TRY IT:
Restate word for word the part of the study summary starting with "Purpose of the" and going on through "nerve fiber proximity.".

*** Opening SOURCE EXTRACT ***

Purpose of the Study:

  • To identify pro-algesic mediators produced by lining versus sub-lining synovial fibroblasts in RA.
  • To determine if the levels of these mediators correlate with clinical pain measures in RA patients.
  • To investigate the role of leukaemia inhibitory factor (LIF) as a novel pain mediator in RA.

Main Methods:

  • A multicentre observational study (FiND-Pain RA) involving 50 seropositive RA patients.
  • Collection of synovial biopsies for fibroblast analysis and measurement of pro-algesic mediators.
  • Correlation of mediator levels with patient-reported knee pain scores and characterization of nerve fiber proximity.

Main Results:

  • Leukaemia inhibitory factor (LIF) levels in sub-lining fibroblasts showed a significant correlation with knee pain scores in RA patients.
  • Other pro-algesic mediators produced by lining and sub-lining fibroblasts were identified and their correlation with pain is under investigation.
  • The spatial relationship between sensory nerve fibers and fibroblast layers was characterized.

Conclusions:

  • Leukaemia inhibitory factor (LIF) is a potential key mediator in RA knee pain, originating from sub-lining synovial fibroblasts.
  • Understanding the role of specific mediators and fibroblast populations may lead to novel pain management strategies for RA.
  • Further research will elucidate the complete role of these mediators in RA pain mechanisms.

*** Closing SOURCE EXTRACT ***
*** Opening EXTRACTED MATERIAL ***

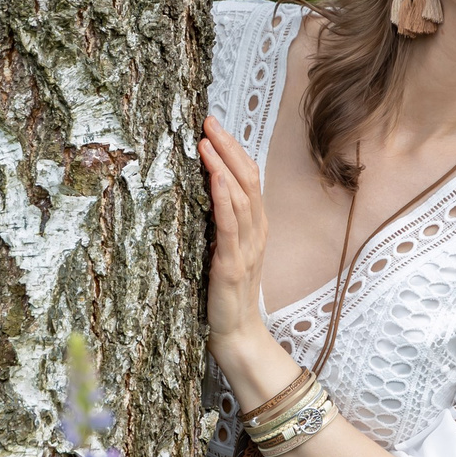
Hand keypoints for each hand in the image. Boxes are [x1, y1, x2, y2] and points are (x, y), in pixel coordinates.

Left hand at [197, 114, 268, 353]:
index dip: (233, 150)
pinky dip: (223, 197)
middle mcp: (256, 233)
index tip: (213, 126)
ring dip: (222, 165)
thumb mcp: (222, 252)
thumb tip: (200, 194)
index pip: (248, 179)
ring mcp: (246, 248)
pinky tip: (213, 176)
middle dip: (228, 147)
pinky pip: (230, 225)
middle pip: (248, 179)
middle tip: (209, 120)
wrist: (236, 336)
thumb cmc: (225, 296)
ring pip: (240, 196)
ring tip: (206, 140)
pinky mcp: (232, 264)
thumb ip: (219, 225)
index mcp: (254, 228)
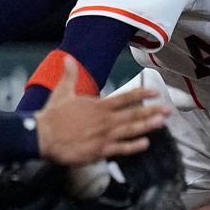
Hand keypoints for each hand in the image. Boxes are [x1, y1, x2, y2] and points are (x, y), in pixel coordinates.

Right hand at [34, 57, 170, 165]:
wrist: (41, 136)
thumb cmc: (52, 115)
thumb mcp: (62, 91)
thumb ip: (70, 75)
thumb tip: (69, 59)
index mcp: (98, 105)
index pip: (124, 98)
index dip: (141, 94)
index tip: (154, 91)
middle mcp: (104, 120)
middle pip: (133, 114)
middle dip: (152, 111)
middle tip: (168, 110)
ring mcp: (103, 136)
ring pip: (130, 130)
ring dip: (147, 126)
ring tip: (162, 123)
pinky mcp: (98, 150)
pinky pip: (120, 149)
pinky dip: (133, 146)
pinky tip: (145, 143)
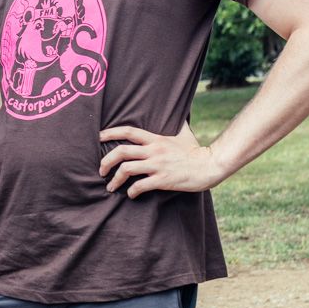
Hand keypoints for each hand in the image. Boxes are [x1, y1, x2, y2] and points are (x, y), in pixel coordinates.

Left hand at [98, 122, 224, 197]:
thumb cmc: (195, 150)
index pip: (129, 131)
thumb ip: (176, 123)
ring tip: (111, 187)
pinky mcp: (163, 179)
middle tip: (100, 170)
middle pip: (121, 151)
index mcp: (156, 139)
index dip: (111, 132)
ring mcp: (158, 165)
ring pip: (127, 169)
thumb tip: (179, 112)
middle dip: (106, 161)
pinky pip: (140, 186)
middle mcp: (154, 151)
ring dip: (115, 180)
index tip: (98, 137)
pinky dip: (132, 191)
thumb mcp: (184, 133)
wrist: (209, 165)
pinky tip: (131, 194)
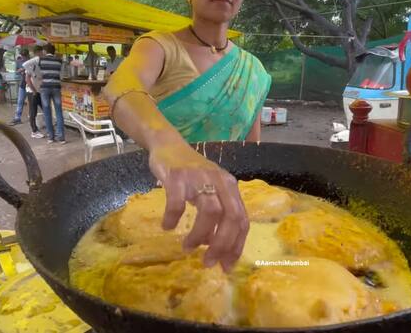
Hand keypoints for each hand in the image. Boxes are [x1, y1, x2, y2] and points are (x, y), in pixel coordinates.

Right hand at [148, 138, 247, 271]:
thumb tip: (214, 246)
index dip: (236, 245)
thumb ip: (217, 215)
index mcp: (230, 187)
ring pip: (209, 211)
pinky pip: (178, 202)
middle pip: (230, 217)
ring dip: (200, 235)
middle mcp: (219, 181)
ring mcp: (199, 178)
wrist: (168, 144)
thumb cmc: (191, 173)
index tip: (226, 265)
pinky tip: (168, 226)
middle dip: (222, 244)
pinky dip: (174, 218)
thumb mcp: (210, 190)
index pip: (242, 220)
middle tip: (208, 262)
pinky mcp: (177, 176)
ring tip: (188, 247)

*** Closing EXTRACTED MATERIAL ***

FINISHED EXERCISE:
Purpose of the Study:

  • To identify pro-algesic mediators produced by lining versus sub-lining synovial fibroblasts in RA.
  • To determine if the levels of these mediators correlate with clinical pain measures in RA patients.
  • To investigate the role of leukaemia inhibitory factor (LIF) as a novel pain mediator in RA.

Main Methods:

  • A multicentre observational study (FiND-Pain RA) involving 50 seropositive RA patients.
  • Collection of synovial biopsies for fibroblast analysis and measurement of pro-algesic mediators.
  • Correlation of mediator levels with patient-reported knee pain scores and characterization of nerve fiber proximity.